| SELECTED EXCERPT |
________

Free and null in one helper:

void int_free(int **pp) {
    free(*pp);
    *pp = NULL;          // caller's pointer is nulled
}

Linked list operations without head special-casing:

void list_remove(Node **cur, int key) {
    while (*cur) {
        if ((*cur)->key == key) {
            Node *dead = *cur;
            *cur = dead->next;   // patches previous node's next, or head
            free(dead);
            return;
        }
        cur = &(*cur)->next;
    }
}

Array of pointers (not the same use case, just looks similar):

int main(int argc, char **argv);

Here the second * means “array of”; argv[i] is a char * (one C string). This is a different reason for the second indirection from the “modify caller’s pointer” cases above, but the syntax is the same.

Memory Leak Example

void alloc_int_BROKEN(int *out) {
    out = malloc(sizeof(int));   // writes to LOCAL copy
    *out = 42;
}

int *p = NULL;
alloc_int_BROKEN(p);             // p is still NULL, malloc'd block leaked

Here’s what’s happening:

  1. Caller’s p sits at some address, say 0x7ff0, holding NULL.
  2. The call copies NULL into the function’s parameter slot out, at some other address, say 0x7fa0.
  3. out = malloc(...) writes the new heap address into 0x7fa0. The caller’s p at 0x7ff0 is untouched.
  4. Function returns. Parameter slot is destroyed. No surviving pointer to the heap block. Leak.

The fix is to pass &p and take int **out, so *out = ... writes back through the address of p.

Storage class is independent of pointer level

The pointer indirection level says nothing about where the memory lives. Where the memory lives depends on how it was acquired.

________

| PROVIDED MATERIAL |

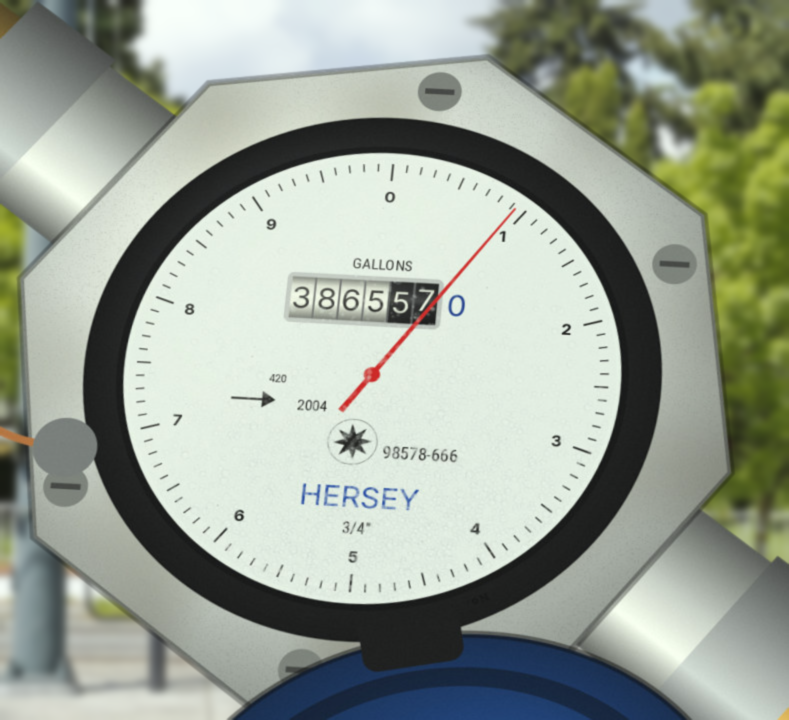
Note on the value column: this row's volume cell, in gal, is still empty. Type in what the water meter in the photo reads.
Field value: 3865570.9 gal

________

| EXERCISE |
Set down the passage from the C double-pointer text word for word, starting with "int *p = NULL;" and going on through "0x7ff0 is untouched.".

| COMPLETED EXERCISE |
int *p = NULL;
alloc_int_BROKEN(p);             // p is still NULL, malloc'd block leaked

Here’s what’s happening:

  1. Caller’s p sits at some address, say 0x7ff0, holding NULL.
  2. The call copies NULL into the function’s parameter slot out, at some other address, say 0x7fa0.
  3. out = malloc(...) writes the new heap address into 0x7fa0. The caller’s p at 0x7ff0 is untouched.